Multi-dimensional structure of C. elegans thermal learning

TL;DR

This paper develops a comprehensive, biologically interpretable model of thermal learning in C. elegans, revealing two independent pathways influencing thermal preference dynamics through high-throughput experiments.

Contribution

It introduces a new multi-modal framework capturing the complex dynamics of thermal learning in C. elegans, integrating experimental data with a detailed mathematical model.

Findings

Thermal preference dynamics are governed by two independent pathways.

A minimum of four dynamical variables is required to model the behavior.

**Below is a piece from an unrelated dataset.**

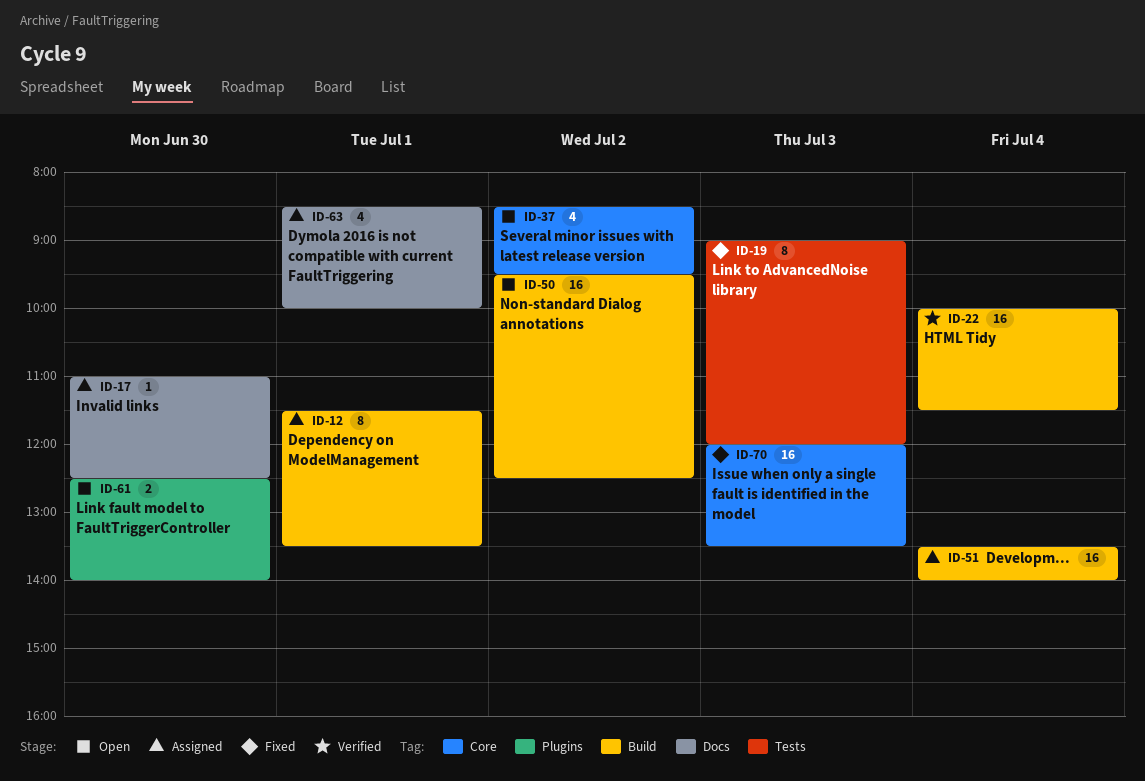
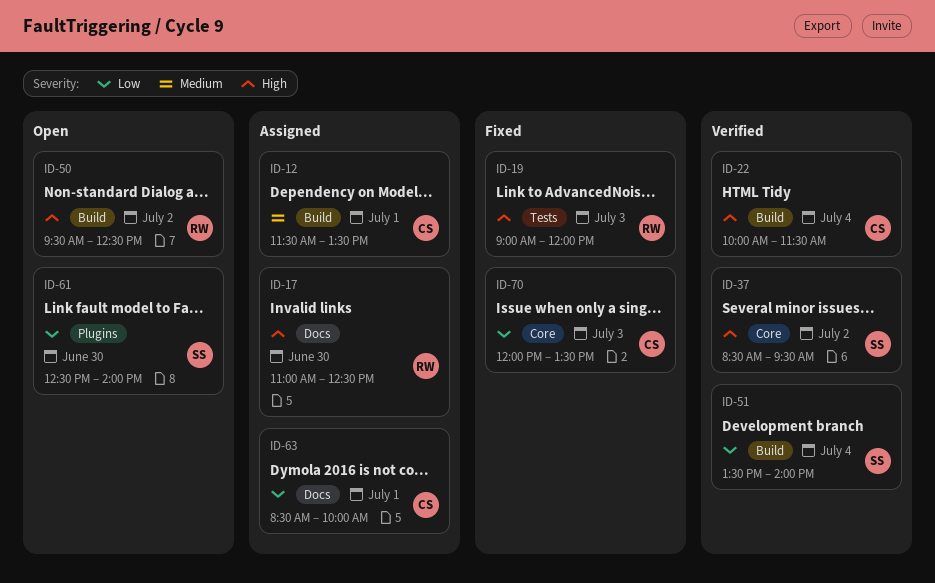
ID-37, status: Open -> Verified
ID-51, status: Assigned -> Verified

Distinct pathways positively and negatively influence temperature preference.

Abstract

Quantitative models of associative learning that explain the behavior of real animals with high precision have turned out very difficult to construct. We do this in the context of the dynamics of the thermal preference of C. elegans. For this, we quantify C. elegans thermotaxis in response to various conditioning parameters, genetic perturbations, and operant behavior using a fast, high-throughput microfluidic droplet assay. We then model this data comprehensively, within a new, biologically interpretable, multi-modal framework. We discover that the dynamics of thermal preference are described by two independent contributions and require a model with at least four dynamical variables. One pathway positively associates the experienced temperature independently of food and the other negatively associates to the temperature when food is absent.